L’architecture du corps principal, allongé sur six travées et trois niveaux, se distingue par un oculus à fronton et des lucarnes ornées de boules en pierre. L’aile est, probablement conçue par l’architecte Claude-François-Marie Attiret (1750-1823), présente un portique dorique et une terrasse à balustrade. Le blason de Claude Dutour, écuyer secrétaire du roi et propriétaire au XVIIIe siècle, figure encore sur la façade. Le château passa ensuite aux familles de Bar et de Saulieu, toujours propriétaires aujourd’hui.

Le parc, initialement aménagé à la française au XVIIe siècle, fut transformé à l’anglaise au XIXe avant de retrouver son dessin classique au XXe grâce au paysagiste Treyve. Il abrite une chapelle désaffectée en 1707, un « pavillon du prêtre réfractaire » ayant servi de cache pendant la Révolution, ainsi que des dépendances remarquables (serre, orangerie, écuries). Le château, classé Monument Historique, se visite aujourd’hui pour ses appartements meublés, ses collections (objets de Marie-Antoinette, bibliothèque du XVIIe) et son jardin centenaire.
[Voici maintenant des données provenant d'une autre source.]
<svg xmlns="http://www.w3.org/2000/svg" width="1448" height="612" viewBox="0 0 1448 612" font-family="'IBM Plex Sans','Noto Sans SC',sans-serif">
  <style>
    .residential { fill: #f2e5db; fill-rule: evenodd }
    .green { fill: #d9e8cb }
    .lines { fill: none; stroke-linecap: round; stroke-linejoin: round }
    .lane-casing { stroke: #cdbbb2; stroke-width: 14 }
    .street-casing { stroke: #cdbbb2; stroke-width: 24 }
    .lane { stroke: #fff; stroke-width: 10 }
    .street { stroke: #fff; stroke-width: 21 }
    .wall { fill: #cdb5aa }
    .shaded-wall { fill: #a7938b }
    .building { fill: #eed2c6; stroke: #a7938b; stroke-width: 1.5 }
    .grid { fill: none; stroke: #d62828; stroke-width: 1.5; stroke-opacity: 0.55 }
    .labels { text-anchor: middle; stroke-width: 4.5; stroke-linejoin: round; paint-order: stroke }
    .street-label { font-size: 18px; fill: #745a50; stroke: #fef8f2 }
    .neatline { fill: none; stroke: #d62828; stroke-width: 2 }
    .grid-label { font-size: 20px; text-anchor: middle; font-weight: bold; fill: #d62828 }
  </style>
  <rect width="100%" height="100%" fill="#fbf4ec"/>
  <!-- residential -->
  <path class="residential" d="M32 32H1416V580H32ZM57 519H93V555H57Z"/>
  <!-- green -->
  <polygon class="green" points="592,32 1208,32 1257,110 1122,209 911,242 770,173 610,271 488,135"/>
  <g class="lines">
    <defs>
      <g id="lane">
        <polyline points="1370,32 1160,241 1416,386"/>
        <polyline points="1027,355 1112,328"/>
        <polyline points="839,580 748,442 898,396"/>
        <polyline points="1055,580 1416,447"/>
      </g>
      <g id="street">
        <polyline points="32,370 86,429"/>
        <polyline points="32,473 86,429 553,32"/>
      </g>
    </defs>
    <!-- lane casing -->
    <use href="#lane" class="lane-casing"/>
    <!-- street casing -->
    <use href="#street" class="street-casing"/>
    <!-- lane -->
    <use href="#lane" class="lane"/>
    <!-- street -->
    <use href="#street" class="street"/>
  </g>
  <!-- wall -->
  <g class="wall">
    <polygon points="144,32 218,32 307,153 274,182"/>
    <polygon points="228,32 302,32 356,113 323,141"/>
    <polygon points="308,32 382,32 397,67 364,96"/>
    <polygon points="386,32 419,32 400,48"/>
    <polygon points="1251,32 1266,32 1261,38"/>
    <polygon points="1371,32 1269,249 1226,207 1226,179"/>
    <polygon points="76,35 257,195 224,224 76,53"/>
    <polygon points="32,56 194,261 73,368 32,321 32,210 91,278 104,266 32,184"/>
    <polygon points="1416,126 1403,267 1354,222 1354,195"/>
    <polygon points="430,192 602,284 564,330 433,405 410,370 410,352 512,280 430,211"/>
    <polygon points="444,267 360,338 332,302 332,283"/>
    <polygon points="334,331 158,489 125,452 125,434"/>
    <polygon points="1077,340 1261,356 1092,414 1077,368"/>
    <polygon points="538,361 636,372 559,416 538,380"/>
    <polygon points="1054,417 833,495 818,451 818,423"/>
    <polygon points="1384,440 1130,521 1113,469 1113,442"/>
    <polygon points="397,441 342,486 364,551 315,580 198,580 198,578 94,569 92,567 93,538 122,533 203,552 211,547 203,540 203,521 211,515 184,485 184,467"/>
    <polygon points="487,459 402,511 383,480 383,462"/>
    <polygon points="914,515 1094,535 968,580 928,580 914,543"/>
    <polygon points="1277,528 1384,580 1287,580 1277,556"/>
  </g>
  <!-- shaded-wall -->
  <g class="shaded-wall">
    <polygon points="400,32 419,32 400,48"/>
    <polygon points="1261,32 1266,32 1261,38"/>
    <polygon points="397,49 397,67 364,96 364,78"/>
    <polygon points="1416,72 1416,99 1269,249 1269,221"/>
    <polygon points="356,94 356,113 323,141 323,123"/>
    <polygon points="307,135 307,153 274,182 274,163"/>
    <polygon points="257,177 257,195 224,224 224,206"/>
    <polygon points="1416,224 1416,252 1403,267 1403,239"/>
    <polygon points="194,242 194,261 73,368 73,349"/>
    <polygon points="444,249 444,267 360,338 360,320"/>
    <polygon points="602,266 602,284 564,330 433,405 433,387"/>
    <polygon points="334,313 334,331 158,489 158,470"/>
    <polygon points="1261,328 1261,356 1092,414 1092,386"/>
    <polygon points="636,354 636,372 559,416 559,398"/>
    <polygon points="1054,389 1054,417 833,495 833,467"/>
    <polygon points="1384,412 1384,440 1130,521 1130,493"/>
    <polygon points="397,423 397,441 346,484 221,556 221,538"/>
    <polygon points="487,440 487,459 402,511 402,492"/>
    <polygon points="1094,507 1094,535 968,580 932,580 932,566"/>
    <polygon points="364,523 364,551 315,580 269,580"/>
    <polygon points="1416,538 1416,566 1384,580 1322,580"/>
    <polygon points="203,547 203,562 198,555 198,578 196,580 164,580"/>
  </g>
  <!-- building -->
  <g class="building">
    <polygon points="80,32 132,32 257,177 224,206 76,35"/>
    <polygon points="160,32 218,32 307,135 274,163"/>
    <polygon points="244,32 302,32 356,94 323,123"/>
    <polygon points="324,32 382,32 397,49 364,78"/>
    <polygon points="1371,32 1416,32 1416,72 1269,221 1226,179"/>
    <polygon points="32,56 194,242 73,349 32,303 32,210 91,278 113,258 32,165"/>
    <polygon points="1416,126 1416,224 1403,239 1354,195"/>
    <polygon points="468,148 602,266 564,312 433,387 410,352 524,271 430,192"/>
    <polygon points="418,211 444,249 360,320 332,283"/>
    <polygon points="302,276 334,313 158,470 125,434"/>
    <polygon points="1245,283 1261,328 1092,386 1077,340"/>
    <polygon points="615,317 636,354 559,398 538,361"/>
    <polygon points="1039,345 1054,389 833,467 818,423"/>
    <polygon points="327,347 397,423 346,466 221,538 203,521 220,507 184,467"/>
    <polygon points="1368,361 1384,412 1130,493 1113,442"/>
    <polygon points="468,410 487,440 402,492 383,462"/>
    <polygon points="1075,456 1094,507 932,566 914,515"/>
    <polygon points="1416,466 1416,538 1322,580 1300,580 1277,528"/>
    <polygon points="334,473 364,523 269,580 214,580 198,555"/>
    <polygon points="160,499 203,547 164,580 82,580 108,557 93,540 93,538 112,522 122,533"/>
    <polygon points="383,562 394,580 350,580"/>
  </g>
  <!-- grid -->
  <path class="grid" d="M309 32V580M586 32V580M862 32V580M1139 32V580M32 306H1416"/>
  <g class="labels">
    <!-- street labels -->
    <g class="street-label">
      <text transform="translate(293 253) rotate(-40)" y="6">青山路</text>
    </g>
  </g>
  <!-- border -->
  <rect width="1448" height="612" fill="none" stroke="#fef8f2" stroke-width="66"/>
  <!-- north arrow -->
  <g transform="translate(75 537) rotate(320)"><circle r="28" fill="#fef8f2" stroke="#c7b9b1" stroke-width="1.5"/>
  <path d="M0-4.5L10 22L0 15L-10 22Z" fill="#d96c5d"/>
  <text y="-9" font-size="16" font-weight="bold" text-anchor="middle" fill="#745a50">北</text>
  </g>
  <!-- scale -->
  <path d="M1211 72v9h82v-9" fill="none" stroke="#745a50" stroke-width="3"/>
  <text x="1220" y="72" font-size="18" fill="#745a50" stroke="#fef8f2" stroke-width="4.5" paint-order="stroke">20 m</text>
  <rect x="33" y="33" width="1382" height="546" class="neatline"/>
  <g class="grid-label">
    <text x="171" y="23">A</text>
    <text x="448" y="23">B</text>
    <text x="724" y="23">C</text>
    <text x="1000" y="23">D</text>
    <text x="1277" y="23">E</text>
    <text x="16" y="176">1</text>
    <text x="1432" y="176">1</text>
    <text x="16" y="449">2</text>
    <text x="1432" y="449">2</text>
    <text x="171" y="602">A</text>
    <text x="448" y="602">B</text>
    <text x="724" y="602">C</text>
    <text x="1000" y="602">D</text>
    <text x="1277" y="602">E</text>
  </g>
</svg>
Les intérieurs exposent des objets historiques, dont une chaise ayant appartenu à Marie-Antoinette et un coffre lié au comte Axel de Fersen. Le parc de cinq hectares, structuré par des allées de marronniers et orné de sculptures, met en valeur un if quatre fois centenaire et un bassin. Deux lions de pierre de Volvic gardent la cour d’honneur, tandis que l’aile XVIIIe offre une terrasse à colonnade du même matériau.

Le château illustre l’évolution architecturale et paysagère des résidences nobles en Auvergne, des campagnes de construction de la Renaissance aux réaménagements des XIXe et XXe siècles. Son histoire reflète aussi les bouleversements politiques, comme l’interruption des travaux pendant la Révolution ou la désaffectation de la chapelle en 1707, restaurée seulement en 1837.